In alcuni casi, è stata provata una vera e propria vendita di denaro a condizioni usurarie ad un imprenditore del Nord in difficoltà economiche, cercando di assicurarsi la certezza del rientro dell’investimento con i convincenti sistemi propri del metodo mafioso e dunque consentendo il conseguimento di fonti parassitarie di reddito.

Si inquadra nel contesto anche la figura di alcuni imprenditori, in difficoltà economiche, sicuramente amplificate a causa dell’emergenza Covid-19 e del conseguente lockdown, i quali hanno avuto notevoli difficoltà nel rispettare gli impegni e le scadenze, con ciò causando il “nervosismo” di alcuni indagati, i quali con un intento intimidatorio, hanno addirittura inviato via WhatsApp la riproduzione fotografica delle abitazioni degli imprenditori.

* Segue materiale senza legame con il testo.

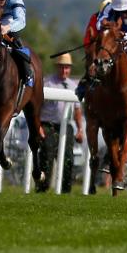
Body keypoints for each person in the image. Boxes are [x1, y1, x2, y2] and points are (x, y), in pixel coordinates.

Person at [40, 53, 85, 193]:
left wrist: (80, 129)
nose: (64, 71)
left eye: (67, 68)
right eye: (62, 67)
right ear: (57, 67)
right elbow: (37, 107)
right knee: (47, 154)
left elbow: (77, 110)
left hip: (66, 125)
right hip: (47, 124)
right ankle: (43, 187)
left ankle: (66, 190)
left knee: (68, 158)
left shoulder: (73, 86)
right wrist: (38, 127)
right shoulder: (47, 83)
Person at [75, 0, 111, 101]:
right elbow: (88, 38)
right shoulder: (95, 17)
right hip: (97, 49)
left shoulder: (119, 19)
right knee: (92, 64)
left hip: (113, 50)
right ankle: (86, 83)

Nel corso delle indagini, inoltre, è emerso che ulteriori soggetti, legati all’associazione di matrice ‘ndranghetista, operavano nella provincia di Brescia commettendo frodi fiscali e reati di riciclaggio  avvalendosi, appunto, della creazione e dell’utilizzo di decine di società “cartiere” italiane ed estere che avrebbero assicurato un vorticoso giro di fatture false per decine di milioni di euro a vantaggio di imprese locali, riuscendo, in tal modo, ad attuare una sofisticata e pericolosa forma di “inquinamento” dell’economia legale attraverso l’erogazione di servizi fiscali illeciti.